Users do not need to make any modifications to use PaSh; they can simply add the tool to their existing Unix shell and tell their scripts to use it.

Acceleration and accuracy

The researchers tested PaSh on hundreds of scripts, from classic to modern programs, and it didn’t break a single one. The system was able to run programs six times faster, on average, compared to unparalleled scripts, and reached a top speed of almost 34 times.

It also accelerated the speeds of scripts that other approaches could not match.

“Our system is the first to show this kind of completely right transformation, but it is also an indirect benefit. The way our system is designed allows other researchers and users in industry to build in addition to this work, ”Vasilakis says.
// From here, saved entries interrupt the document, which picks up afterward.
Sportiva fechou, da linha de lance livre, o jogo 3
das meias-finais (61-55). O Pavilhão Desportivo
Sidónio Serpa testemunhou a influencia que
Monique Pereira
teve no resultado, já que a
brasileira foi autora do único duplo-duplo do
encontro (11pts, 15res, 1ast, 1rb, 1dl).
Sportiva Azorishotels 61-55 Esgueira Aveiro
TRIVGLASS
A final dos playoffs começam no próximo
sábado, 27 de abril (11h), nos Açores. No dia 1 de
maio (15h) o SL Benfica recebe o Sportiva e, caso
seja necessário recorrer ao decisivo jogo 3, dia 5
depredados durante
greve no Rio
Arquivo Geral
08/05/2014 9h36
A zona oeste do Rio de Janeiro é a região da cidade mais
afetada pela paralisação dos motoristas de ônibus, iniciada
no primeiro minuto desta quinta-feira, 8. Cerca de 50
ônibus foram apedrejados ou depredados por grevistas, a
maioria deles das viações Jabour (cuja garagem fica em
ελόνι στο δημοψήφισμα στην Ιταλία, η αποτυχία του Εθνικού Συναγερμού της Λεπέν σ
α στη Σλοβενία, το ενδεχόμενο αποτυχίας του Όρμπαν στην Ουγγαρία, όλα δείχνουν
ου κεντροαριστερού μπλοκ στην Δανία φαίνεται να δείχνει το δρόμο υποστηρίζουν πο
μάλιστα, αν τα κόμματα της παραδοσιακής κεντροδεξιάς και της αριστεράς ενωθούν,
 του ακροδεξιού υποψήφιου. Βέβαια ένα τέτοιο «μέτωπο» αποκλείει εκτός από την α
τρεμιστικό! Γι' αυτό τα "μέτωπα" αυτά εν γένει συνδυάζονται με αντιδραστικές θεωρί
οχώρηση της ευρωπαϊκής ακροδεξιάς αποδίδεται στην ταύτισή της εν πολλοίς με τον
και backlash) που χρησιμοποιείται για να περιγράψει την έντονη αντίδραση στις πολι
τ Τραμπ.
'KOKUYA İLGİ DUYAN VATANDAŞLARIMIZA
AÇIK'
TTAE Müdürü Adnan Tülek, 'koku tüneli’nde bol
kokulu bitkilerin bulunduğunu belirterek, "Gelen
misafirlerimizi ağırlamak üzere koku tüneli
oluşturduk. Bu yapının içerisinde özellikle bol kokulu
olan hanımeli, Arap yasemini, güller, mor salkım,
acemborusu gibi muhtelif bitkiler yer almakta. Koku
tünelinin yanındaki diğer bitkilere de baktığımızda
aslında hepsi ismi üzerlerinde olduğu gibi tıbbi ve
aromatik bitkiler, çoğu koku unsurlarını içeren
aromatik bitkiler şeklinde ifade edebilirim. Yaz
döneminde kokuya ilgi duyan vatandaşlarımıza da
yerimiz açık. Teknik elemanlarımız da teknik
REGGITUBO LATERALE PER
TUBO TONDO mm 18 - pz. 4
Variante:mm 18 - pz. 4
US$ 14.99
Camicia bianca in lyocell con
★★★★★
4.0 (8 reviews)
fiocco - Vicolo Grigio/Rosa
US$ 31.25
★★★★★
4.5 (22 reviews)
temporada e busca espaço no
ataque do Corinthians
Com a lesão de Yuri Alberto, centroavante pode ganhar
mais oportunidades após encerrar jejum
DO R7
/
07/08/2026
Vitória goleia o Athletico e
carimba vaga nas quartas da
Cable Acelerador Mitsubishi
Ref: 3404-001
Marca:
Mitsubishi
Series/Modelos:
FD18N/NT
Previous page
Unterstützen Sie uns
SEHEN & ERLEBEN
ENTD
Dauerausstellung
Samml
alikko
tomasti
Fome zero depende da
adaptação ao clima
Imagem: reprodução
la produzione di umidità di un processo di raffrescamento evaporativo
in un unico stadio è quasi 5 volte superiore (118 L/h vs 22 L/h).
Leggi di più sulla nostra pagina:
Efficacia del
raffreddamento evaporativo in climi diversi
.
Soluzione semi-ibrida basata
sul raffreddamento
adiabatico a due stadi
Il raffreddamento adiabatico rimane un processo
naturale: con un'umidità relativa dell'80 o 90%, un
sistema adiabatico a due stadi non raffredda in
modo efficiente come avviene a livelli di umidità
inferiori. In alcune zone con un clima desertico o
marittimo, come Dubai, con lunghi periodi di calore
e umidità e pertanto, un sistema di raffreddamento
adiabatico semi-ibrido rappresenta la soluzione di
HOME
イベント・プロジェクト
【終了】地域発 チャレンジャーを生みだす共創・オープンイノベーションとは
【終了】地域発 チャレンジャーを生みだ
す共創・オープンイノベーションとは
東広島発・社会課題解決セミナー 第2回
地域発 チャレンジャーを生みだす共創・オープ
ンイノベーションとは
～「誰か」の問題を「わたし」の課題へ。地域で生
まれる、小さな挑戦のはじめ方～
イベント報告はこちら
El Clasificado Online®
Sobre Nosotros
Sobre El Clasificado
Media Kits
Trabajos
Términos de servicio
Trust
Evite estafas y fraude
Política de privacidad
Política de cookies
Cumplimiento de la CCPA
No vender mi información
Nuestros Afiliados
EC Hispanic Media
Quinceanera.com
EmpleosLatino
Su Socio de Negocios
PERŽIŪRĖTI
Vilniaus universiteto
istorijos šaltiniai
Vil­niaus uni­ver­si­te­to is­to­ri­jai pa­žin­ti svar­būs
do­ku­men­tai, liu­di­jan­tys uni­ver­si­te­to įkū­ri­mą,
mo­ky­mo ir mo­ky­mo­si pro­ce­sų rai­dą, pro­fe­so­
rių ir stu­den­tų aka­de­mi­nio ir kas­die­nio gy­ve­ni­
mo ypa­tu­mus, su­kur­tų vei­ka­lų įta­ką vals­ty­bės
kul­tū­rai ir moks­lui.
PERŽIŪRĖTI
He is excited to receive further feedback from users and see how they are improving the system. The open source project joined the Linux Foundation last year, making it widely available to users in industry and academia.

Going forward, Vasilakis wants to use PaSh to deal with the distribution problem – sharing a program to run on multiple computers, rather than multiple processors within a single computer. He is also looking to improve the commentary scheme so that it is more usable and can better describe complex program components.

“Unix shell scripts play a key role in data analytics and software tasks. These scripts could work faster by making the various programs they call for use the multiple processing units available in modern CPUs. However, the dynamic nature of the shell makes it difficult
come up with parallel execution plans in advance, ”says Diomidis Spinellis, a professor of software engineering at Athens University of Economics and Business and a professor of software analysis at Delft Technical University, who was not involved with the research. “By timely analysis, PaSh-JIT manages to conquer the dynamic complexity of the shell and thus reduces the execution times of a script while maintaining the accuracy of the corresponding results.”

“As a replacement for an ordinary shell that directs steps but does not rearrange or separate them, PaSh provides a free way to improve the performance of big data processing jobs,” adds Douglas McIlroy, a lecturer in the Department of Computing at Dartmouth College, who previously led the Computing Techniques Research Department at Bell Laboratories (which was the birthplace of the Unix-like systems). “Manual optimization to exploit parallelism must be done at a level for which ordinary programming languages ​​(including shells) do not offer pure abstractions. The resulting code intermingles matters of logic and efficiency. It is difficult to read and difficult to maintain in the face of evolving demands. PaSh skillfully intervenes at this level, keeping the original logic on the surface while achieving efficiency when the program is run. “

This work has been supported, in part, by the Defense Advanced Research Projects Agency and the National Science Foundation.

Leave a Reply

Your email address will not be published.